An introduction to TransformStreams

I have been really enjoying protohackers recently. Protohackers feels quite similar to Advent of Code but on a less rigid schedule and with a focus on low level networking code (TCP & UDP). I have been doing the challenges with Deno and have learned a lot both about networking, binary protocols and about Deno.

In the beginning, my code was very imperative but for one of the more recent challenges, I started looking into Deno’s streaming APIs some more. Deno uses the newly standardised Web Streams API which attempt to make streaming APIs available in a variety of JavaScript runtimes.

For the challenge I was attempting, I needed to parse binary data and pass it on as objects on a higher abstraction level. I quickly found that a TransformStream would be what I wanted for converting the data but I could not find a lot of detailed documentation on them. The Deno blog contains a basic example and I also found it helpful to read the source code of the DelimiterStream class in Deno’s std-lib .

I’m going to try to summarise what I have learned and will show another couple examples here.

Let’s start with the most basic way to use streams. We’ll create a stream that is both writable and readable and will pass some data though it:

import { writableStreamFromWriter } from "https://deno.land/std@0.157.0/streams/conversion.ts";

const stream = new TransformStream();

stream.readable
  .pipeThrough(new TextEncoderStream())
  .pipeTo(writableStreamFromWriter(Deno.stdout))
  .catch(console.error);

const texts: string[] = ["message 1\n", "message 2\n"];

const writer = stream.writable.getWriter();
for (const part of texts) {
  await writer.ready;
  await writer.write(part);
}

If we run this, we will get the following output:

message 1
message 2

Not very exciting yet. We create a TransformStream - that is a stream that has both a readable and a writable side. In reality, you would probably have a readable stream here, something like a Deno.conn or the result of a fetch call. We then connect a new output to the stream by wrapping Deno.stdout in a writableStreamFromWriter.

We could do something quite similar to the example from the Deno blog above and do:

stream.readable
  .pipeThrough(
    new TransformStream({
      transform: (chunk, controller) => {
        controller.enqueue(chunk.toUpperCase());
      },
    })
  )
  .pipeThrough(new TextEncoderStream())
  .pipeTo(writableStreamFromWriter(Deno.stdout))
  .catch(console.error);

We now get:

MESSAGE 1
MESSAGE 2

What I struggled with though and what I think is even more interesting, is not passing on data chunk by chunk but instead changing when it gets forwarded. Let’s change our writer to write a new message every second:

const writer = stream.writable.getWriter();
let count = 0;
setInterval(async () => {
  await writer.ready;
  await writer.write(`message ${count}`);
  count++;
}, 1_000);

We are now going to add a custom transformer which only ever forwards messages in chunks of 50 characters:

class StringLengthTransformer extends TransformStream<string, string> {
  data: string = "";
  LIMIT: number;
  constructor(limit: number) {
    super({
      transform: (chunk, controller) => {
        this.#handle(chunk, controller);
      },
    });
    this.LIMIT = limit;
  }

  #handle(chunk: string, controller: TransformStreamDefaultController<string>) {
    this.data += chunk;
    if (this.data.length >= this.LIMIT) {
      controller.enqueue(this.data.slice(0, this.LIMIT));
      this.data = this.data.slice(this.LIMIT);
    }
  }
}

As you can see, we create a new class which subclasses TranformStream. It holds a data field in which it stores the data. For every chunk that it gets, it appends it to data and checks if the limit is reached yet. If so, it forwards the message.

Record extracts:
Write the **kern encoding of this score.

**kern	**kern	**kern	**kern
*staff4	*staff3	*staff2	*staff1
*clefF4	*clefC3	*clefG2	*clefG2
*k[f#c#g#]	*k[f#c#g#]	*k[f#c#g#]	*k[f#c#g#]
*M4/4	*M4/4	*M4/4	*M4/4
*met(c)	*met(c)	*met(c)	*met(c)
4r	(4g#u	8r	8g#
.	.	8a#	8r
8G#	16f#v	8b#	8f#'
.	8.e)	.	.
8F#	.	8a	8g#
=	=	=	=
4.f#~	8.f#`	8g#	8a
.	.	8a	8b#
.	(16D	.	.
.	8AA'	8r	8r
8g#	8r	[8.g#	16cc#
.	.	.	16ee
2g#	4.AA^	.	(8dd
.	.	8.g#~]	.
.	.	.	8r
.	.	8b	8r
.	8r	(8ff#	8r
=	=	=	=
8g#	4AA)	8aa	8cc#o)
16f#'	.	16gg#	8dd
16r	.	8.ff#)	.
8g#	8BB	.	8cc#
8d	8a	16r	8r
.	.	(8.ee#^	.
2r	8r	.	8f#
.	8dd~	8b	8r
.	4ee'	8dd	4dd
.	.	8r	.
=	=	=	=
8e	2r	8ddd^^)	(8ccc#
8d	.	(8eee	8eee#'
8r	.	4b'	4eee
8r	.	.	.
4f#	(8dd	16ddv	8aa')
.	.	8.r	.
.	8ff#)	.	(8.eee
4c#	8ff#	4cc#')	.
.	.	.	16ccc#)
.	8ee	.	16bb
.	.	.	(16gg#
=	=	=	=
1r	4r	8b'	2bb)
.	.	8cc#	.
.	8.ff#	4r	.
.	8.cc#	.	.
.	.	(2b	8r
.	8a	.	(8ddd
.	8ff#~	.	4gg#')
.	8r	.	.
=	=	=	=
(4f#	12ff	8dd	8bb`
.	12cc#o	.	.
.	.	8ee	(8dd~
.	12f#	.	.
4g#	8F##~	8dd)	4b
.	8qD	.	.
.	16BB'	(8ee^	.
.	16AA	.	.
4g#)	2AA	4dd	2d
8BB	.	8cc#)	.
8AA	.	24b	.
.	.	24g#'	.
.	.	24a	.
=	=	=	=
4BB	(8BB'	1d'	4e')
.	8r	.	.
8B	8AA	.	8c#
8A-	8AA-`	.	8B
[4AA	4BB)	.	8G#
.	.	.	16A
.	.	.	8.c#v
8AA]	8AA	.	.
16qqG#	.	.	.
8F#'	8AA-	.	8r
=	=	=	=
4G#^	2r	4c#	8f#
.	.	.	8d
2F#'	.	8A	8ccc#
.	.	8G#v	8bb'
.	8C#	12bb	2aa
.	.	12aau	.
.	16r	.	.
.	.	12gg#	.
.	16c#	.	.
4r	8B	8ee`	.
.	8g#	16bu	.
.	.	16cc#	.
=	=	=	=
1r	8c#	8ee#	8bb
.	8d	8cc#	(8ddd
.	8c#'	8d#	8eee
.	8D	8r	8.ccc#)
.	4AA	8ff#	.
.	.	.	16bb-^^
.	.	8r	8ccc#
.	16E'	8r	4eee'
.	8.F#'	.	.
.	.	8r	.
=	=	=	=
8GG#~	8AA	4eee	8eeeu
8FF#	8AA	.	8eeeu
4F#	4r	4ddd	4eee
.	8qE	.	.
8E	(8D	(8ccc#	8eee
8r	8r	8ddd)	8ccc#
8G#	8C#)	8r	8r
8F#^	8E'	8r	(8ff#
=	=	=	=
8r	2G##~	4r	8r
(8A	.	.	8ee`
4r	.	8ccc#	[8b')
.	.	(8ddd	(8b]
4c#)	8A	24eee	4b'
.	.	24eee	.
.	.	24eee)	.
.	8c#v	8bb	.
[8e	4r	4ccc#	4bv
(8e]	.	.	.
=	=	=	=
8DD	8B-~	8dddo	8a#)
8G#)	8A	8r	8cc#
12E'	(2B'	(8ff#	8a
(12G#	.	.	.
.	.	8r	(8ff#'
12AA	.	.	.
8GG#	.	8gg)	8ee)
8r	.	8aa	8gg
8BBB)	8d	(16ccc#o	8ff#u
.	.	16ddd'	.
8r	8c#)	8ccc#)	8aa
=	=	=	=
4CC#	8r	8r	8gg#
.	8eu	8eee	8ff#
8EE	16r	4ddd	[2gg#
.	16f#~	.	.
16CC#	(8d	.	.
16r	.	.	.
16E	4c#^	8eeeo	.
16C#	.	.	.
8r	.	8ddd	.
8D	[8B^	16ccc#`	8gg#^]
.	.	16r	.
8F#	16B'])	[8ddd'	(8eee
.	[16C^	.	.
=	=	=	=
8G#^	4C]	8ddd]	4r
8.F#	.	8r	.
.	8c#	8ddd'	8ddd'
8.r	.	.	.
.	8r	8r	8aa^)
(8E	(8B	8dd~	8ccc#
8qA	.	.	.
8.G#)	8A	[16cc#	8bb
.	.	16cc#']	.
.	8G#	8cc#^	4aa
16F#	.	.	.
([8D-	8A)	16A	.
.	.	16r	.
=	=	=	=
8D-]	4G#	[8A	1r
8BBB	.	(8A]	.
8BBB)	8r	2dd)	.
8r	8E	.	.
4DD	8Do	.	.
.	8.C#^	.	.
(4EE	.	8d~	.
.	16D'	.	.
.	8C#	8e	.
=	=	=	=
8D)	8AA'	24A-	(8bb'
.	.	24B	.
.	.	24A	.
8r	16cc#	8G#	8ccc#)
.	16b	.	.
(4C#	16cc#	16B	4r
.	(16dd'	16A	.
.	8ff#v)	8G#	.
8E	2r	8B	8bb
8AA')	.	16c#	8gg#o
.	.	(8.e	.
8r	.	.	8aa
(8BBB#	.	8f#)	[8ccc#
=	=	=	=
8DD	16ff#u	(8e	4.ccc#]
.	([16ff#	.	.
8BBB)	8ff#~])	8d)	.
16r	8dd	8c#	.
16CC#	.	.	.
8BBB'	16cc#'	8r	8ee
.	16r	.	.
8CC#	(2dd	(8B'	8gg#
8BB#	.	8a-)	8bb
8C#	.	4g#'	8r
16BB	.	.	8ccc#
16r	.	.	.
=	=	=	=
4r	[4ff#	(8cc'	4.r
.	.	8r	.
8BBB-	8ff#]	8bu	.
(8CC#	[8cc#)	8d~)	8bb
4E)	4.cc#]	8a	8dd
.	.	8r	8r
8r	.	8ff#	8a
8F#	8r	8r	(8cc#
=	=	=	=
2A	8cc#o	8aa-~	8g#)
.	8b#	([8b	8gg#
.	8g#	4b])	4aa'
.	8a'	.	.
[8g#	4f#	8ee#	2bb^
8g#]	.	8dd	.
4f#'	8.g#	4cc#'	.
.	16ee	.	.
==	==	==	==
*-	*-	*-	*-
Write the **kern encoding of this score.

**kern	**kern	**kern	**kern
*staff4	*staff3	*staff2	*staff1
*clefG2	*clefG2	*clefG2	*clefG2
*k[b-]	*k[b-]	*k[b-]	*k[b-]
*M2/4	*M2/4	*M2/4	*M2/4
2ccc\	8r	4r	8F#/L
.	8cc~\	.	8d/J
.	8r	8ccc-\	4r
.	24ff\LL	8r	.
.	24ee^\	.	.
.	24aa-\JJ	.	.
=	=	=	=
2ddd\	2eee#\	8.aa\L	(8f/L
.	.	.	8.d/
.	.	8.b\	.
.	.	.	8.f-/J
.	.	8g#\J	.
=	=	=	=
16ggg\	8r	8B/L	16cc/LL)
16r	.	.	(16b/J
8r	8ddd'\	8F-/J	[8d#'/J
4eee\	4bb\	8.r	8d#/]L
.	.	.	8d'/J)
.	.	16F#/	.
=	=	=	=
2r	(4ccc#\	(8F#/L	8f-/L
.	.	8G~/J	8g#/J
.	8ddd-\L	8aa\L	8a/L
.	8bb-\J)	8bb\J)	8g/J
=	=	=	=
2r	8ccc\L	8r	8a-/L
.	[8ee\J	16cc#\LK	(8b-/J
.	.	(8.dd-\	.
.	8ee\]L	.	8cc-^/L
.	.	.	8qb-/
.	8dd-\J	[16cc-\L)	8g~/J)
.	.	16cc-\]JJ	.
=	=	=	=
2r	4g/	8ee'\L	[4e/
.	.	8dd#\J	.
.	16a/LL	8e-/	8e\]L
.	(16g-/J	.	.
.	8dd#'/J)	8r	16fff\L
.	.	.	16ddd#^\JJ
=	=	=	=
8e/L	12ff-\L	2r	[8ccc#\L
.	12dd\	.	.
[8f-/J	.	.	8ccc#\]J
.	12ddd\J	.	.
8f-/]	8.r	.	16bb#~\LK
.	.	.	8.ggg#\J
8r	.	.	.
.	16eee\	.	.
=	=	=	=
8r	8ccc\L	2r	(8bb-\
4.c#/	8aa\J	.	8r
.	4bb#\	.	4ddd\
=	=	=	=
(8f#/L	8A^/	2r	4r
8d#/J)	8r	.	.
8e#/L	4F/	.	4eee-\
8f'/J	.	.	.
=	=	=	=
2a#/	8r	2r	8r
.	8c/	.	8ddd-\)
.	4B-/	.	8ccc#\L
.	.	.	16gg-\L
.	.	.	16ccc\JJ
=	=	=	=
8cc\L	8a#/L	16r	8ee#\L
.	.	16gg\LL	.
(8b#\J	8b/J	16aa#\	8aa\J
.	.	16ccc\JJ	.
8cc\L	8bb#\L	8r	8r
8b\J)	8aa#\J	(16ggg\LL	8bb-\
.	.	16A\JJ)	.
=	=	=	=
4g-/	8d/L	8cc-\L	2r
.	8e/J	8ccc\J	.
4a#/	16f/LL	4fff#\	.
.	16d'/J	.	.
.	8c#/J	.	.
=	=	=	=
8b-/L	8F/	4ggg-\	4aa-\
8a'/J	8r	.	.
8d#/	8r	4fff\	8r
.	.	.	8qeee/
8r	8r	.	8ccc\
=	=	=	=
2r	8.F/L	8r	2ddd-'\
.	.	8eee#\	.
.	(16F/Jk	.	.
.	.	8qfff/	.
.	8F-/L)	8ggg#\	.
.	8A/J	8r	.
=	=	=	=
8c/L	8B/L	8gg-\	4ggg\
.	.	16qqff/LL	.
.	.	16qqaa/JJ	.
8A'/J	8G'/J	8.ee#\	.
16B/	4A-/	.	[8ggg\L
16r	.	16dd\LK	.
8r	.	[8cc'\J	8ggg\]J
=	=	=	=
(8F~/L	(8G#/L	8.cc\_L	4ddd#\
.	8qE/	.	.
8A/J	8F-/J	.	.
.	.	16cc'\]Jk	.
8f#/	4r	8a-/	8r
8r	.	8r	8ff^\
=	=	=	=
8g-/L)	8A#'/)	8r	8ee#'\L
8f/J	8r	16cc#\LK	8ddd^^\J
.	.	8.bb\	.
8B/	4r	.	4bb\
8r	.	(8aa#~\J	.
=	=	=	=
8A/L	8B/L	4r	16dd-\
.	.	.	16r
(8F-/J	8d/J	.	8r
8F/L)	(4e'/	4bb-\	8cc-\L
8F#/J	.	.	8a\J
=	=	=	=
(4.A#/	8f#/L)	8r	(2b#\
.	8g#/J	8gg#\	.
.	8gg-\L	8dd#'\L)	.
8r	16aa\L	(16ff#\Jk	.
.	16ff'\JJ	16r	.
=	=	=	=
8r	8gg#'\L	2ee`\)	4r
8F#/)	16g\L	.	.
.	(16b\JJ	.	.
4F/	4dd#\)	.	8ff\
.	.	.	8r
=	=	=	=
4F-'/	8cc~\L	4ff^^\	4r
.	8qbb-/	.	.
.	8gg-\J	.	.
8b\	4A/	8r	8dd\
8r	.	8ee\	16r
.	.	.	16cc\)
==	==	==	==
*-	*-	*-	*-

Prompt 1:
According to the TransformStreams introduction, which class's source code in Deno's std-lib did the author find helpful to read?
Prompt 2:
List everything the author of the TransformStreams introduction says they learned about while doing the challenges with Deno.
Prompt 3:
Pick up the TransformStreams introduction after its last paragraph and keep writing.

Final result 1:
The DelimiterStream class.

Final result 2:
- Networking
- Binary protocols
- Deno

Final result 3:
We can also slighlty refactor, how we construct our stream and how we log the result:

const chunkedStream = stream.readable
  .pipeThrough(new StringLengthTransformer(20));

for await (const message of chunkedStream) {
  console.log(message);
}

On execution we now see (after a while):

message 0message 1me
ssage 2message 3mess
age 4message 5messag
e 6message 7message 
8message 9message 10

Note that there is one edge case the we have not handled yet. If were to change our writer to:

let count = 0;
setInterval(async () => {
  await writer.ready;
  await writer.write(
    `This is a really long message. It is message number ${count}`
  );
  count++;
}, 1_000);

const chunkedStream = stream.readable.pipeThrough(
  new StringLengthTransformer(20)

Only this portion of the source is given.